Gitana

De la inmigración y el racismo, una lección sobre la vida de dos mujeres en una conversación de autobús

Carlos Fernández

Carlos Fernández

Vivo a las afueras de Oviedo. Para acercarme prefiero el tren al autobús; pero a veces, me subo al bus, aunque suele haber dificultades para pillar asiento. Y así fue días atrás. En esos casos intento situarme en un hueco amplio que hay en el centro del vehículo, frente a una de las puertas. Creo que está diseñado para las personas que usan silla de ruedas. Pero ese día estaba ocupado por una madre joven, con un carrito en el que dormía apaciblemente un bebé rubicundo y colorado, al que envidié por su fantástica forma de viajar, en definitiva en coche-cama. La madre, rubia y de pómulos salientes, grandona, tenía todo el aire de ser de más allá de la Puerta de Brandemburgo, buena tierra aunque fría y ahora con problemas. Yo, apoyado en una de las barras verticales inmediatas al lugar me puse a leer. En una de las paradas entró una chica de etnia gitana. Pelo negro, racial, muy guapa, un poco gruesa, que se dirigió sonriendo directamente a la mujer de facciones eslavas. Se conocían. La rubia hablaba un castellano pedregoso pero correcto, la gitana lo hacía con ese toque especial. Hablaban en alto, por lo que no era fácil leer. Además pronto la conversación superó al libro sobre las andanzas de Pierre Loti por la Polinesia. La eslava estaba contenta. Su marido había conseguido un pequeño empleo estable, y ella atendía a una señora muy mayor, y muy buena, por las tardes, con alguna más en cartera.
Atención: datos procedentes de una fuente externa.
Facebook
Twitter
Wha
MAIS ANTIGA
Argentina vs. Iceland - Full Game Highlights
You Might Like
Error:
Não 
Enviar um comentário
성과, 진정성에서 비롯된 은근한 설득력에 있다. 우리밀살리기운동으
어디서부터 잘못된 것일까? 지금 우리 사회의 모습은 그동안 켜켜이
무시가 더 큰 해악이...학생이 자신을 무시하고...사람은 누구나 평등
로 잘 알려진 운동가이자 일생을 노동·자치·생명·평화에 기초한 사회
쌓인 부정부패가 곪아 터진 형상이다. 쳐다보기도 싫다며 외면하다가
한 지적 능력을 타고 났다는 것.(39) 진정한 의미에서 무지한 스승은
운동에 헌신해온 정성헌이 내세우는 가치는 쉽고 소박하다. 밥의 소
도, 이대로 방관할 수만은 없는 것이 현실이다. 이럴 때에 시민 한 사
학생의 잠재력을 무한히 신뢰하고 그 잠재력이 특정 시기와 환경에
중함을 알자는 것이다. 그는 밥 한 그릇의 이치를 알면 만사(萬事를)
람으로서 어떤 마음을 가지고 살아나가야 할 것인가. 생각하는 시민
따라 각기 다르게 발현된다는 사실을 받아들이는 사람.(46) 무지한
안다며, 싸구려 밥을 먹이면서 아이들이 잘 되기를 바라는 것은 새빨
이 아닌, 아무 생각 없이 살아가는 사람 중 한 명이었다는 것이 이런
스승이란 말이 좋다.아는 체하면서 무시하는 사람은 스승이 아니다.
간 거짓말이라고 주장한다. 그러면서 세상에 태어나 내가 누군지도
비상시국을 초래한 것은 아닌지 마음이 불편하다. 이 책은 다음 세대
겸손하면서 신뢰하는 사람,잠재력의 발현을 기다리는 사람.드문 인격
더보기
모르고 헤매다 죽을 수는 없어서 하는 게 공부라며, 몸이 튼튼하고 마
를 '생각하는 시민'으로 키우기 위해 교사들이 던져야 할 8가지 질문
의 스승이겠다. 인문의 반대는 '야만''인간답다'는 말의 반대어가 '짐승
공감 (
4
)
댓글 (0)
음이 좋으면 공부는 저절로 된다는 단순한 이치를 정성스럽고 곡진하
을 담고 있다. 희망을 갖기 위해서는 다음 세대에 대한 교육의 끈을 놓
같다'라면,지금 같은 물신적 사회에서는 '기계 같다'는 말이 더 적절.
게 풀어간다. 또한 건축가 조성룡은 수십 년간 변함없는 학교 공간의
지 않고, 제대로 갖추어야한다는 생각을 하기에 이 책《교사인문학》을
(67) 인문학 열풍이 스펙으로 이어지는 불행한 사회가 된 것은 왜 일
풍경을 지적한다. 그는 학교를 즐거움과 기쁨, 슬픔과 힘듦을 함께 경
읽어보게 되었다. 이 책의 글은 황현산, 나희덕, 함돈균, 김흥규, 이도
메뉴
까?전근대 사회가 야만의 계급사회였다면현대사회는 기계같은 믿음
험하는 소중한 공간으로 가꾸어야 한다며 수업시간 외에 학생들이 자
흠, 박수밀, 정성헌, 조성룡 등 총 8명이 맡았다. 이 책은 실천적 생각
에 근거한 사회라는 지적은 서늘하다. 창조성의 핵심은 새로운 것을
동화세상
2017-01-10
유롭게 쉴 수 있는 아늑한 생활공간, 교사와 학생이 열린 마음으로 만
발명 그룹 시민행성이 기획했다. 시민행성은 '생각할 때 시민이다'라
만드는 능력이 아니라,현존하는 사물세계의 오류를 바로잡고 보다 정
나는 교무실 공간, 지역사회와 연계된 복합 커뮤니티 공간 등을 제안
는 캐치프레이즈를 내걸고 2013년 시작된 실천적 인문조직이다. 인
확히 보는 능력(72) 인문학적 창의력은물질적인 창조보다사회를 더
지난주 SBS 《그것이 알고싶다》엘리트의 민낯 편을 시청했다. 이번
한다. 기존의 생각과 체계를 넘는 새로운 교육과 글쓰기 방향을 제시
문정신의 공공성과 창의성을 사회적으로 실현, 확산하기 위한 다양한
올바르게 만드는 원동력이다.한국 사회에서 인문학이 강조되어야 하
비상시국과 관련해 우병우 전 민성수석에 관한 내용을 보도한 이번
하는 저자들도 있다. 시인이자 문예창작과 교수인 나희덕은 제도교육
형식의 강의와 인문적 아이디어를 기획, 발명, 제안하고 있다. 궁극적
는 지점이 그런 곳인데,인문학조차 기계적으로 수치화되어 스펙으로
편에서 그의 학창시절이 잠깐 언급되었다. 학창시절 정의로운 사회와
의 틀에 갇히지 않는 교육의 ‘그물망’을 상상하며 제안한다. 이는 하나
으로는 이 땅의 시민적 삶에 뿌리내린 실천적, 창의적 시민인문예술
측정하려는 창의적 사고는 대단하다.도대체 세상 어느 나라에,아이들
Con lo que cobraban ambos, vivían por primera vez sin angustias, felices dentro de la sencillez; no querían más. El bebé, con un nombre lleno de consonantes, crecía sano, y posiblemente, si las cosas no se torcían intentarían darle un hermano, no querían que creciese solo. Ganas de hacer lo preciso para tenerlo no les faltaban, dijo la eslava soltando una carcajada de encofrador. "Un techo, un plato, unos brrrasos que te den calorrr. Todo lo demás carrrese de importansia, crrréeme".

"No, falta otra cosa: que te dejen vivir", dijo la joven gitana. Ella había tenido una relación, un noviazgo, muy doloroso, muy duro, que había fracasado; un hombre dominante, controlador. Se portó mal. Si emparejar era eso, no, gracias. Pero meses atrás, en el trabajo, encontró a un hombre bueno, dulce, preocupado por ella, que la respeta. Y se enamoraron. Absolutamente. Como en el cine. De hecho quieren casarse. Y ella está segura que, siendo como es él de cálido –ella es más brava–, se querrían siempre.

Pero tienen un gran problema: su padre no le da permiso para casarse con él. Porque es payo. Ha explicado, ha rogado, ha llorado, pero no la dejan. Es terrible todo porque se quieren con locura, pero ella no puede romper con su familia, dejar atrás todo. "¡Yo no soy gitana, ni paya, ni nada, soy una mujer enamorada de un hombre…!".

En ese momento llegó mi parada. Bajé agradecido por la lección de aquella chica: yo tampoco soy payo ni gitano, ni blanco, ni negro, ni nada. Una persona, sin más. ¿Cuánto tiempo necesitaremos para entender esto?